Шрифт:
Интервал:
Закладка:
Вначале несколько слов по поводу формальной психограммы. Формальной психограммой я называю то, что можно сразу же обнаружить по протоколу, причем не из содержания ответов, а по их формальным качествам, независимо от того, знаем мы испытуемого или нет. О нашем испытуемом формальная психограмма в обобщенных чертах говорит следующее.
Так как тип переживания интроверсивный (во всяком случае более интроверсивный, чем экстратенсивный) и находится относительно близко к амбиэквальности, то речь главным образом идет о неврозе, который, прежде всего, продуцирует психастенические симптомы, затем – навязчивые явления и временами – истерические симптомы. Из черт невротического характера обращают на себя внимание следующие: идеи несостоятельности; разлад с самим собой; невозможность на что-нибудь решиться; склонность впадать в излишние размышления; постоянные обвинения самого себя; неверие в свои профессиональные способности; амбивалентность; колебания – от проявлений щедрости до скупости и мелочности; импульсивность и страстность, прерываемые повышенными сомнениями и беспокойством, тревожно-депрессивной адаптацией, склонностью к аутистическим фантазиям и выводам, прежде всего к аутистическим конструкциям; склонность к аскетизму и нерешительности. Какие формы будут принимать специальные соматические симптомы, на основании данных эксперимента определить невозможно.
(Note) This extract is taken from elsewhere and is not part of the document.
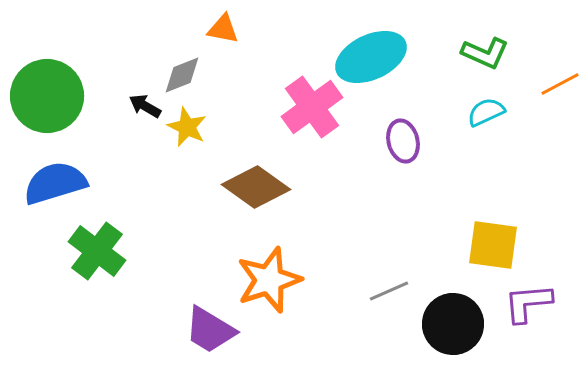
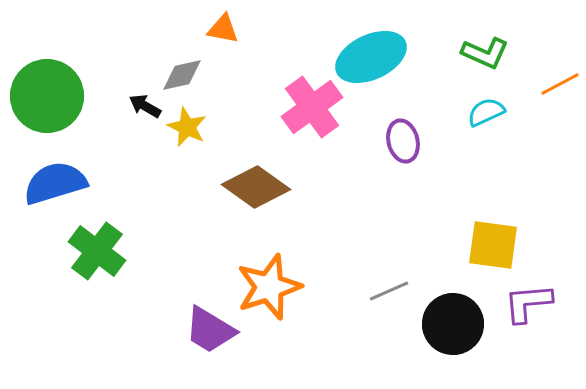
gray diamond: rotated 9 degrees clockwise
orange star: moved 7 px down
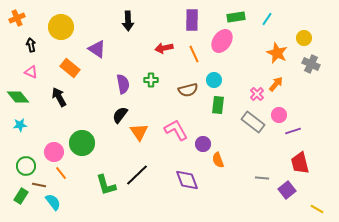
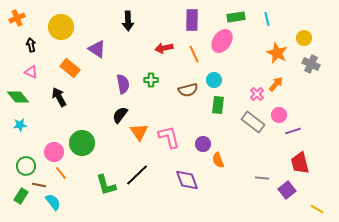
cyan line at (267, 19): rotated 48 degrees counterclockwise
pink L-shape at (176, 130): moved 7 px left, 7 px down; rotated 15 degrees clockwise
Наряду с неврозом выявляются следующие факторы: достаточно высокий интеллект; оригинальное мышление (это относится к области конкретного мышления), недостаточно развитое абстрактное мышление; хорошие задатки для конструирующего мышления и (что не одно и то же) конструкторского таланта и, наоборот, мало комбинаторной фантазии. Далее, ярко выраженная способность использовать полученные знания; некоторая склонность не замечать самого существенного для практики, заключающаяся в том, чтобы, не задумываясь, бросаться конструировать целостную модель или, наоборот, застревать на мелочах. Отмечается также недостаточное умение взаимодействовать с коллективом, а также склонность к излишней оригинальности. Можно говорить и о недостаточной способности к спонтанной аффективной адаптации; аффекты колеблются между эгоцентричными расстройствами и обидами, депрессией и тревогой. В светотеневых ответах отражается особый род принципиальности, проявляющейся в приспособлении; экспериментальные данные с их навязчивым контекстом позволяют думать о навязчивой принципиальности, которая реализуется с некоторым налетом фанатизма, по меньшей мере с постоянными рвением и пылом. Об этом говорит уже упоминавшаяся запрограммированность мышления пациента.
Сравним формальную психограмму и содержание ответов. По одному только нашему эксперименту видно, что бессознательные установки (ожидания) отличаются пассивностью. А в цветовых ответах можно обнаружить, что мощные, наделенные сильными аффектами, комплексы вытеснены. По Abstracta и отношению к кинестезиям видно, что бессознательная установка пытается найти для себя поддерживающую силу; а по отношению этих фактов к цветовым ответам – что эта оказывающая помощь сила должна каким-то образом символически выражаться в содержании цветовых истолкований. Все это относится к познаниям формальной природы, обнаруживаемой при сравнении формы и содержания ответов. А когда мы привносим сюда психоаналитические знания, то они заполняют эти формы всего несколькими словами. Abstracta – это желание, которое стремится быть реализованным. Сила, о которой говорится в абстрактных ответах, является целью пассивной установки, силой отца, которую пациент желает бессознательно пережить; а то, что выражается цветовыми ответами, является символами отца и его силы. В результате конфликта между этим бессознательным влечением и сознательной вытесняющей властью возникает невроз. Сколько других, еще более ранних и более примитивных установок и тенденций способствуют этому, мы не знаем.